» **Hardware design source data**:
>>
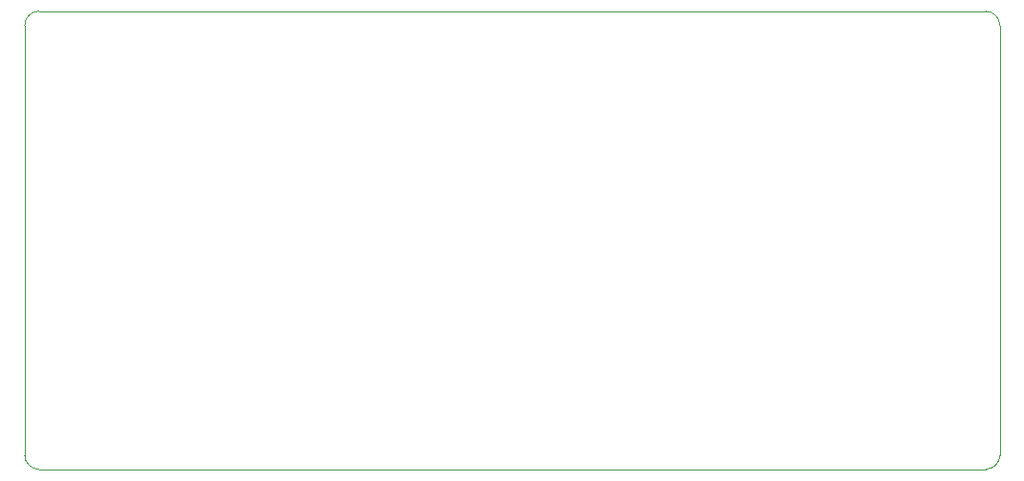
<source format=gbr>
%TF.GenerationSoftware,KiCad,Pcbnew,(5.1.12)-1*%
%TF.CreationDate,2022-03-07T22:28:19-06:00*%
%TF.ProjectId,Power_Board,506f7765-725f-4426-9f61-72642e6b6963,rev?*%
%TF.SameCoordinates,Original*%
%TF.FileFunction,Profile,NP*%
%FSLAX46Y46*%
G04 Gerber Fmt 4.6, Leading zero omitted, Abs format (unit mm)*
G04 Created by KiCad (PCBNEW (5.1.12)-1) date 2022-03-07 22:28:19*
%MOMM*%
%LPD*%
G01*
G04 APERTURE LIST*
%TA.AperFunction,Profile*%
%ADD10C,0.050000*%
%TD*%
G04 APERTURE END LIST*
D10*
X187325000Y-70612000D02*
G75*
G02*
X188595000Y-71882000I0J-1270000D01*
G01*
X188595000Y-109982000D02*
G75*
G02*
X187325000Y-111252000I-1270000J0D01*
G01*
X103505000Y-111252000D02*
G75*
G02*
X102235000Y-109982000I0J1270000D01*
G01*
X102235000Y-71882000D02*
G75*
G02*
X103505000Y-70612000I1270000J0D01*
G01*
X102235000Y-109982000D02*
X102235000Y-71882000D01*
X187325000Y-111252000D02*
X103505000Y-111252000D01*
X188595000Y-71882000D02*
X188595000Y-109982000D01*
X103505000Y-70612000D02*
X187325000Y-70612000D01*
M02*

</source>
<<
» **What is being asked**: Return the line that contains "X188595000Y-109982000D01*", along with every line after it in the data above, exactly and with nothing else.

» **Task response**:
X188595000Y-109982000D01*
X103505000Y-70612000D02*
X187325000Y-70612000D01*
M02*

</source>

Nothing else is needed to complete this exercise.